その男は 今夜も 僕 を、抱く。



にたり、愚か者を見下げ笑う月に照らし上げられ闇に浮かび揺れる銀色は優しくも手荒に僕を押し倒し無抵抗な僕は簡単に蒼々と草花の生い茂る其処へと倒れこんだ。

纏う闇を破り捨て、曝け出した肌は陶器のように白く滑らかで。
其処にまるで足跡を残すように真っ赤な華を点々と咲かせてやれば天に昇った月よりも弧を描いた唇が満足げに僕を見下ろした。


僕の躯に咲き乱れた華と同じように真っ赤な瞳は酷く濁り 狂い 歪み、僕はただ彼が行い易いよう彼の下慣れたように自ら脚を開き其れの侵入を促してやる。


重なる唇

繋がる躯

されど、されど

いくら交わろうと
決して結び合わない心。


額に汗を滲ませ、欲望のまま本能のまま己をぶつける其れはまるで飢えた野獣。ならばその野獣の下、内臓を抉り喰われる僕は群れからはぐれた無力な子鹿か はたまた独りきり迷子になった小さな兎か。

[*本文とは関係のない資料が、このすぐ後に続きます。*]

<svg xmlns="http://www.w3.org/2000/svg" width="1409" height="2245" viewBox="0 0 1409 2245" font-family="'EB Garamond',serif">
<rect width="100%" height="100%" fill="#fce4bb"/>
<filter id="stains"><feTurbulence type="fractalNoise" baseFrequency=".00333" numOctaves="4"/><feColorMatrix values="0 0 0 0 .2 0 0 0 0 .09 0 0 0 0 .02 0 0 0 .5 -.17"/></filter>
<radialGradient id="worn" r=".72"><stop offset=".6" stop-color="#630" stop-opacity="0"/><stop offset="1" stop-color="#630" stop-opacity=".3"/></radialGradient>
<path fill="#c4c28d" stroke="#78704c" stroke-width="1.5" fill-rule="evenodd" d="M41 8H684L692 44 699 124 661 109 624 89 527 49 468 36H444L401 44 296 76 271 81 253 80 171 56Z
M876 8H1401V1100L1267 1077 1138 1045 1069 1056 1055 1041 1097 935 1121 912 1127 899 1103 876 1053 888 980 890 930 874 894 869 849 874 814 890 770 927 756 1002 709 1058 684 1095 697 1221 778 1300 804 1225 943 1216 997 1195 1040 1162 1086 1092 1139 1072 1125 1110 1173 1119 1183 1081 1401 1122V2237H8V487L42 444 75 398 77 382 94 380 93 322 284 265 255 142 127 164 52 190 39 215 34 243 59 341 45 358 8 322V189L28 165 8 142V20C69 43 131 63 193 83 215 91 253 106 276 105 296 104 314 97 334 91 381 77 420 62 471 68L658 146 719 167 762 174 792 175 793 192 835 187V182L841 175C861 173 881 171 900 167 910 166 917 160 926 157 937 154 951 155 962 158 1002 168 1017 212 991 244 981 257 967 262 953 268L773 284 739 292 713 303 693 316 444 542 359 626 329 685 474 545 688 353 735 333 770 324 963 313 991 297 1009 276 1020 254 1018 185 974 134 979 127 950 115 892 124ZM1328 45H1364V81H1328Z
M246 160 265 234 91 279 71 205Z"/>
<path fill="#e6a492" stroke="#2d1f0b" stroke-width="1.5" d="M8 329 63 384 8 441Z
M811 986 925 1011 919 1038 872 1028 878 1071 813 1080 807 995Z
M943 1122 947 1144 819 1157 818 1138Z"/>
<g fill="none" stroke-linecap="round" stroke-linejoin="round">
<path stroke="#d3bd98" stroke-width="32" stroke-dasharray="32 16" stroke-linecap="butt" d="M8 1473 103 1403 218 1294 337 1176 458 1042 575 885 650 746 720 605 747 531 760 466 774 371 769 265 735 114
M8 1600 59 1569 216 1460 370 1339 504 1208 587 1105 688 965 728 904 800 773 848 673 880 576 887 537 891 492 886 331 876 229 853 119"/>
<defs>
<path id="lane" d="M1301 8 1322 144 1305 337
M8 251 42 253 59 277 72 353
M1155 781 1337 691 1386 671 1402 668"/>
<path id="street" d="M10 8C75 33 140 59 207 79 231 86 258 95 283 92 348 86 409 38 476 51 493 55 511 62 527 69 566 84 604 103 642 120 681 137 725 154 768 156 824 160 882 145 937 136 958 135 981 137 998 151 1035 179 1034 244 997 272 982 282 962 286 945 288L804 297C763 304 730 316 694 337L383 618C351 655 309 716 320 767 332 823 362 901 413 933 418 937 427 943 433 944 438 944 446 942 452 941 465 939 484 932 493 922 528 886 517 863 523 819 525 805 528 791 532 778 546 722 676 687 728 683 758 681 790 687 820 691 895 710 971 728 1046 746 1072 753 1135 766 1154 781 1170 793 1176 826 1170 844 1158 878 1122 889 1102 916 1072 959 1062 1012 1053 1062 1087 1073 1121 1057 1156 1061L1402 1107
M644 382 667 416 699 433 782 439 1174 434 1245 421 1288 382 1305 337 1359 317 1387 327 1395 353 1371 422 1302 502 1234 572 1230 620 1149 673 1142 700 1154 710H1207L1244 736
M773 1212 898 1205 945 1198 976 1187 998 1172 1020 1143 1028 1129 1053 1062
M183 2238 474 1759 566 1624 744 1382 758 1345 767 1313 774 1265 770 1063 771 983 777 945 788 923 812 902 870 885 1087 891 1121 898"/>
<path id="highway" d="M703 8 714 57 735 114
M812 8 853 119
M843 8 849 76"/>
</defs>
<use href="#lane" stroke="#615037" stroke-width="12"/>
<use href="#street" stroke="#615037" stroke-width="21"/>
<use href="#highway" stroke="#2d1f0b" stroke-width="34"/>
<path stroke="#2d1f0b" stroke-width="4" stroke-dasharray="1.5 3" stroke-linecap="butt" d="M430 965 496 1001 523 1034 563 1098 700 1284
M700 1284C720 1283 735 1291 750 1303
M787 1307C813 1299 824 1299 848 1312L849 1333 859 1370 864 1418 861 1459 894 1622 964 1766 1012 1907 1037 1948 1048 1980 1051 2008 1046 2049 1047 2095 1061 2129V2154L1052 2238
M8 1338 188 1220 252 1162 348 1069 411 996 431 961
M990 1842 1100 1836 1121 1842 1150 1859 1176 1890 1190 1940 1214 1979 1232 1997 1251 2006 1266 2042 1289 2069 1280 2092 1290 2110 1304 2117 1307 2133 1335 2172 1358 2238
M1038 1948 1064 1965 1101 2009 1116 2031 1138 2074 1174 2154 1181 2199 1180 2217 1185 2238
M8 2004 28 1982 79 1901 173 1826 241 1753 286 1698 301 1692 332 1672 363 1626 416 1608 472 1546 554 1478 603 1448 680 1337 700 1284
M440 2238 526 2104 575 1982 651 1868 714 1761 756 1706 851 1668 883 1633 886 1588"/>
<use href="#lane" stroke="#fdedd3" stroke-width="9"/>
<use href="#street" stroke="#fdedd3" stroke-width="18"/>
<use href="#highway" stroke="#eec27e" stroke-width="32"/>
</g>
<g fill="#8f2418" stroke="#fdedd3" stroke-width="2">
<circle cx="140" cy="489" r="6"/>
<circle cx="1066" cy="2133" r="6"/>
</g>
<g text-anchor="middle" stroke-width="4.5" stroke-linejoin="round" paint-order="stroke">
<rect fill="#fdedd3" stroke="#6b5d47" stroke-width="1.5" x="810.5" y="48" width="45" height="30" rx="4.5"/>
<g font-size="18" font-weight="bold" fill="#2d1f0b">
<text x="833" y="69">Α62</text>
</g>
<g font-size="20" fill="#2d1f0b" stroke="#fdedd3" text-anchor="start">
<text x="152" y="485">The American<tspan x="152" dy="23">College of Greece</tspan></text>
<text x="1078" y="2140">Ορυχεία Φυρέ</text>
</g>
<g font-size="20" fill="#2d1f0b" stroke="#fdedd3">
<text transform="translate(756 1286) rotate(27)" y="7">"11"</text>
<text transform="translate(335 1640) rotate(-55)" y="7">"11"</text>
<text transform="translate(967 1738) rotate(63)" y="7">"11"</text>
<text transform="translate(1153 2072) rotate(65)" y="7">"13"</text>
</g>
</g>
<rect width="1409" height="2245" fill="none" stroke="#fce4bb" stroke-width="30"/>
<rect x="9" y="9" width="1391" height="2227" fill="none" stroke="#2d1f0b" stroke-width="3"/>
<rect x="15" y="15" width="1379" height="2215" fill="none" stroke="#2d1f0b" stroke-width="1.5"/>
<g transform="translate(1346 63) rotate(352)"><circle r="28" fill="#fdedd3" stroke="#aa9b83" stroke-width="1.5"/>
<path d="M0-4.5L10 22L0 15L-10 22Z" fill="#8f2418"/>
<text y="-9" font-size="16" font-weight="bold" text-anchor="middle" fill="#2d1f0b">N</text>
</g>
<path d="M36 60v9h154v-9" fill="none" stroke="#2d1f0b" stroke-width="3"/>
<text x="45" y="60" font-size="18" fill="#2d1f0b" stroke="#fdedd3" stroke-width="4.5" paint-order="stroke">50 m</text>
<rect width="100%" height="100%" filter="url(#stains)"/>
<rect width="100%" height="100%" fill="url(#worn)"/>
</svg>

何度となく浅くまで引き抜かれ腸を突き破る程深く突き入れられ、どちらのものかわからぬ体液に身を汚し合い。

一時的な感情の高ぶりから紡がれた愛の無い愛の言葉に酔いしれる僕を人は謂うんだろう、哀れな男だと…。






嗚呼、けれど
僕 は幸せ なんだ。






例え貴方が僕を 愛して いなくても。


例え 誰でも良かった のだとしても。


例 え此がただの 恋愛ごっこ だったとしても。





注ぎ込まれた焼ける程熱い液体は酷く僕の躯を支配して。
愛して、愛して、とまるで無知な子供のように、壊れた人形のように、繰り返す彼を抱き締めてその唇をそっと塞いだ。





彼が望むのならどんな愛も捧げよう。

彼が望むのならこの身などくれてやろう。

彼が望むのなら彼への想いを握り潰そう。



嗚呼、僕は幸せなんだ。



それでもう、彼が独りで泣かずに済むのなら……そう、きっと。




ずるり、欲望を吐き出した躯が離れた時、彼は嗤い僕は啼いた。